*** Source text ***

HIV infection and Syphilis

  • Serological tests for syphilis in patients with both syphilis and HIV are generally reliable although false negative tests and delayed appearance of sero-reactivity have been reported.
  • HIV infected patients with early syphilis may be more likely to develop multiple/ large or deeper genital ulcers.
  • HIV infected patients with early syphilis may have an increased risk of neurological involvement, unusual neurological manifestations, and higher rate of treatment failure.
  • HIV infected patients may have neurological abnormalities that may be difficult to differentiate from neurosyphilis. Limited case review data suggests higher risk of neurosyphilis in HIV+ if VDRL/RPR 1:32 or greater.
  • A lumbar puncture is recommended in all HIV positive patients with:
    • Serological treatment failure
    • Neurological or ophthalmological signs/ symptoms
    • VDRL/RPR 1:32 or greater at any stage
    • Consider in those with late syphilis and CD4<350
  • HIV infected patients may also be more likely to have rapid progression to gummatous syphilis
  • All HIV infected patients co-infected with syphilis should have the choice to have a neurosyphilis treatment course whatever their syphilis infection stage. The decision may involve their attitude to further complications, injection discomfort and the likely ease of follow up. These difficult treatment decisions must be made by a senior HIV-experienced doctor
  • HIV infected patients may have a slower rate of decline of VDRL/ RPR after treatment
  • HIV co-infected patients should be followed up for life with at least six monthly serology (consider 3-monthly in an outbreak situation)

*** Excerpted records ***

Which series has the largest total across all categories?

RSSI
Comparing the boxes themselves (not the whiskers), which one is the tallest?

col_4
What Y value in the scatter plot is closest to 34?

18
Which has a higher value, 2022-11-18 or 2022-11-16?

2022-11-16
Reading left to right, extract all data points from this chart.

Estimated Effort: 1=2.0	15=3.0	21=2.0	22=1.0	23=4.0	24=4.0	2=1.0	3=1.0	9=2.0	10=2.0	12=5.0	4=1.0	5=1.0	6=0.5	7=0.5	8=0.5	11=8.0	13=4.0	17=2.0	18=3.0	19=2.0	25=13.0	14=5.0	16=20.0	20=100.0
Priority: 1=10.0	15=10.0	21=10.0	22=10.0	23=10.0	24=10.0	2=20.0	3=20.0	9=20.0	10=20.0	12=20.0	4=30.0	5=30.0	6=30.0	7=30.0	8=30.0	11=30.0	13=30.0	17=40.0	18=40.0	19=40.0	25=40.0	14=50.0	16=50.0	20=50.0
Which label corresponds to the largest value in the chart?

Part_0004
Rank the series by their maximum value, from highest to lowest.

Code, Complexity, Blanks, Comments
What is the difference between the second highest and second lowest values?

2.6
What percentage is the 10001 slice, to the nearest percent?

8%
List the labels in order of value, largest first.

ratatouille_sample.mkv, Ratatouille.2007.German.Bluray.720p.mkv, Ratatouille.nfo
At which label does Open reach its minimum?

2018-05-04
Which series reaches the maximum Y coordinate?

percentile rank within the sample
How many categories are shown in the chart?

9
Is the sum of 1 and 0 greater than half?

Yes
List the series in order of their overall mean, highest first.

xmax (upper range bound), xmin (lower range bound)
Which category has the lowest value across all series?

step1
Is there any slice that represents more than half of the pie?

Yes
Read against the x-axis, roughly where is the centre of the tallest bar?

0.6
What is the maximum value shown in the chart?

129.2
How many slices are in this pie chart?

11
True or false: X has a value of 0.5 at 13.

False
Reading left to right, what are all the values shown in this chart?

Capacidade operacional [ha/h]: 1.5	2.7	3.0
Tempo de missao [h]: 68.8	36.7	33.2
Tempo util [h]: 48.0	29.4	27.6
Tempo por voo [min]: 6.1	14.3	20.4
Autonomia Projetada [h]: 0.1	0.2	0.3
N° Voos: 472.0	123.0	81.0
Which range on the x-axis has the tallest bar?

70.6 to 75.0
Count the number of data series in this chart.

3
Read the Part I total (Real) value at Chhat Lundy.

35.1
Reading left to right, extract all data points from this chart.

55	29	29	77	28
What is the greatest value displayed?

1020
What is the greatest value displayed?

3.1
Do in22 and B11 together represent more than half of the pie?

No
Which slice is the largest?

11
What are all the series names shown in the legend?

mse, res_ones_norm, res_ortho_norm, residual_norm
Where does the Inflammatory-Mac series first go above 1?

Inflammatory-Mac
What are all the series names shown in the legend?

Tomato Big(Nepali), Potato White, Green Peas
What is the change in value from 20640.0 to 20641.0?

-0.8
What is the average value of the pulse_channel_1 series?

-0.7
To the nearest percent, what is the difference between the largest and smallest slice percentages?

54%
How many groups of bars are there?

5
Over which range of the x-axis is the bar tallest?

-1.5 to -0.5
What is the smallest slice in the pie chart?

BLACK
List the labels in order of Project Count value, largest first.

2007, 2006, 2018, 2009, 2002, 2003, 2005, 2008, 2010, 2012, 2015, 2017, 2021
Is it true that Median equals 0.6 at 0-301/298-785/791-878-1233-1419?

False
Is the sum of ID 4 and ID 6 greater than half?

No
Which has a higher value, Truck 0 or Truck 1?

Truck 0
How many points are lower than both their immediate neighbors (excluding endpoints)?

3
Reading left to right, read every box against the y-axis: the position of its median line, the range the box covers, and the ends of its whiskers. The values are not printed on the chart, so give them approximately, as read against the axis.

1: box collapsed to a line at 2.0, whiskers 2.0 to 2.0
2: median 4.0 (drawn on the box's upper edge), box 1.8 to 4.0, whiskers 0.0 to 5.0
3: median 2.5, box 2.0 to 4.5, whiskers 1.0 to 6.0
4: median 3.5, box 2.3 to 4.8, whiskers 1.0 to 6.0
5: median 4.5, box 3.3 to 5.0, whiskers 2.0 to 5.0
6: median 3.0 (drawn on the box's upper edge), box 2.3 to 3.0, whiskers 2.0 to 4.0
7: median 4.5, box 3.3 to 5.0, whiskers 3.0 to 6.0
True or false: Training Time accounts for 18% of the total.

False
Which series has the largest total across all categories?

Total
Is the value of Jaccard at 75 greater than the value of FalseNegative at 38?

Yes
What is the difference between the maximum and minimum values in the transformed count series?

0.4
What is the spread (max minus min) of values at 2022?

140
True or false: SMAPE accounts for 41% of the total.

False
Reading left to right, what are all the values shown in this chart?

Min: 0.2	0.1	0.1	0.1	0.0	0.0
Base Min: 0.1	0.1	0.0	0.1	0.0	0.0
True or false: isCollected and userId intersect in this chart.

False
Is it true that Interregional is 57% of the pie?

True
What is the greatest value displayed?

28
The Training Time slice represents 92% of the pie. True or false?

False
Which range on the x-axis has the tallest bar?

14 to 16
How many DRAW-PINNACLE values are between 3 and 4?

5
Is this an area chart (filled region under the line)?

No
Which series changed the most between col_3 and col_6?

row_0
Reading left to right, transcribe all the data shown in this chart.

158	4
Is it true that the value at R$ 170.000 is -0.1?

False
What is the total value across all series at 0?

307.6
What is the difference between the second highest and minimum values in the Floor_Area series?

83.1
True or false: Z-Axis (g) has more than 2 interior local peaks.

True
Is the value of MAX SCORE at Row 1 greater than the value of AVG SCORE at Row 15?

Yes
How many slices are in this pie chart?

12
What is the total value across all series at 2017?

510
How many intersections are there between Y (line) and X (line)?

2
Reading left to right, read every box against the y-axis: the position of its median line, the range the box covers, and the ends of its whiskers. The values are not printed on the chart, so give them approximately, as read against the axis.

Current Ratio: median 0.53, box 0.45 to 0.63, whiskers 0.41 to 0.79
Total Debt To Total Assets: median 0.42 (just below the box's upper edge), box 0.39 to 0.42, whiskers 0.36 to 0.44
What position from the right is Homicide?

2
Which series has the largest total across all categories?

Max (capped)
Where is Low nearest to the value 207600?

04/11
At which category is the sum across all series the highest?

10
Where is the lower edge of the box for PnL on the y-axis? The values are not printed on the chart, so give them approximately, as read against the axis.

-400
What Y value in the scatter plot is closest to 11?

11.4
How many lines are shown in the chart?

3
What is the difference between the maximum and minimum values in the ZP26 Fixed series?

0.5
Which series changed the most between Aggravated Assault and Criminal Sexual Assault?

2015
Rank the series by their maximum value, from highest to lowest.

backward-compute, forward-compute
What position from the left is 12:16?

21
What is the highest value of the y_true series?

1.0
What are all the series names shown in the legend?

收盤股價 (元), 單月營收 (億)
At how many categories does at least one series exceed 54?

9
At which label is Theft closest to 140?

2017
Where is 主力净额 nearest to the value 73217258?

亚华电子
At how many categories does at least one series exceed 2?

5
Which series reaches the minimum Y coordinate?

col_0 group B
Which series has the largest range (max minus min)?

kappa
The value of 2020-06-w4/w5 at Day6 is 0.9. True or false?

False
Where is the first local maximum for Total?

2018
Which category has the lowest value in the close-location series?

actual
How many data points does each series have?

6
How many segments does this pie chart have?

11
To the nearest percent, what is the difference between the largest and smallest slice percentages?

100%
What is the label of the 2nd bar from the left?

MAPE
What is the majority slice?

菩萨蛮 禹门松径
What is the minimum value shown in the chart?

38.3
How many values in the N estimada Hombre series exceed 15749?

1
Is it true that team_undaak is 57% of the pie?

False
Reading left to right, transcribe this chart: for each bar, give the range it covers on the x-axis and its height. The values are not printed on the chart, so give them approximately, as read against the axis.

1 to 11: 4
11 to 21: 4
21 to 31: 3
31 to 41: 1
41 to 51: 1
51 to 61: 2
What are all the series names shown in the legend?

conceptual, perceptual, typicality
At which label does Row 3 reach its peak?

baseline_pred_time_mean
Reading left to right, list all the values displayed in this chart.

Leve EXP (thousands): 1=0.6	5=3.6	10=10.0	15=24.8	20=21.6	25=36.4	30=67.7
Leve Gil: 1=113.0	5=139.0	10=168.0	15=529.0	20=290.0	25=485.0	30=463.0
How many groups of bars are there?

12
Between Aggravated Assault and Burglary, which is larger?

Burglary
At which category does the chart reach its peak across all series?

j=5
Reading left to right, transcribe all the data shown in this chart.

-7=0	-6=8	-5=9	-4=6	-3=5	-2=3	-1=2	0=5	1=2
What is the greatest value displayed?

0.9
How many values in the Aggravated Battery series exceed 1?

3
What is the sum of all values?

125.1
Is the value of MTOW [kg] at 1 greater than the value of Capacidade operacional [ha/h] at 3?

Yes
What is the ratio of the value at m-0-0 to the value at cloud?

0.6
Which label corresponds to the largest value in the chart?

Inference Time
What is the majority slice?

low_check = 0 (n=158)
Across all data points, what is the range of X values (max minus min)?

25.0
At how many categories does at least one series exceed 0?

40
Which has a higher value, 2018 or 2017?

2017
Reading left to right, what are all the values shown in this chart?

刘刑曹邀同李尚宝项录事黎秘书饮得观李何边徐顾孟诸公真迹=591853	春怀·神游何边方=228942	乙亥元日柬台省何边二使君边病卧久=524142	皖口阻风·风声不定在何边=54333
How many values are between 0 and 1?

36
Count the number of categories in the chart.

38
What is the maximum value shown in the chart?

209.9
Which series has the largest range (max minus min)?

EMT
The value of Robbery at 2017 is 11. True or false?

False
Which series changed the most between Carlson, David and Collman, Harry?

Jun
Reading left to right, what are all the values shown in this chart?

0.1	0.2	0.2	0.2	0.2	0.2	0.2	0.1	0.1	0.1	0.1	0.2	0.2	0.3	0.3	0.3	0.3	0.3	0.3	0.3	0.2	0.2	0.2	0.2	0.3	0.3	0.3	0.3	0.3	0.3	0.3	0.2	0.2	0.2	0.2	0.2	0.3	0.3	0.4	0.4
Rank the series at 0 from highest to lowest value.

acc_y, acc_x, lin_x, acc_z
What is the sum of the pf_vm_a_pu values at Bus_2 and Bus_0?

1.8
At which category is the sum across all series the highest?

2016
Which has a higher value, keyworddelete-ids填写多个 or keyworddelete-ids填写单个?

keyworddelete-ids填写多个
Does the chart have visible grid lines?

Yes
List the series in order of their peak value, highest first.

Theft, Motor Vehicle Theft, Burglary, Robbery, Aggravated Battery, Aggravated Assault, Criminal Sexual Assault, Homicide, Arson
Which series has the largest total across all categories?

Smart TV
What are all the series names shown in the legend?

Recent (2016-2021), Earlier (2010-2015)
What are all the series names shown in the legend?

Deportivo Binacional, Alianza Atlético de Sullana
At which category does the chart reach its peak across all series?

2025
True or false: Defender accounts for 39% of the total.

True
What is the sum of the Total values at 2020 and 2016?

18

***

Apply what you read
• a. According to the HIV and syphilis guidance, at what VDRL/RPR level is a lumbar puncture recommended in all HIV-positive patients?
• b. Repeat everything in the HIV and syphilis guidance from "HIV infection and" down to "deeper genital ulcers.".

Answers for the tasks
• a. A VDRL/RPR of 1:32 or greater at any stage.

• b.
HIV infection and Syphilis

  • Serological tests for syphilis in patients with both syphilis and HIV are generally reliable although false negative tests and delayed appearance of sero-reactivity have been reported.
  • HIV infected patients with early syphilis may be more likely to develop multiple/ large or deeper genital ulcers.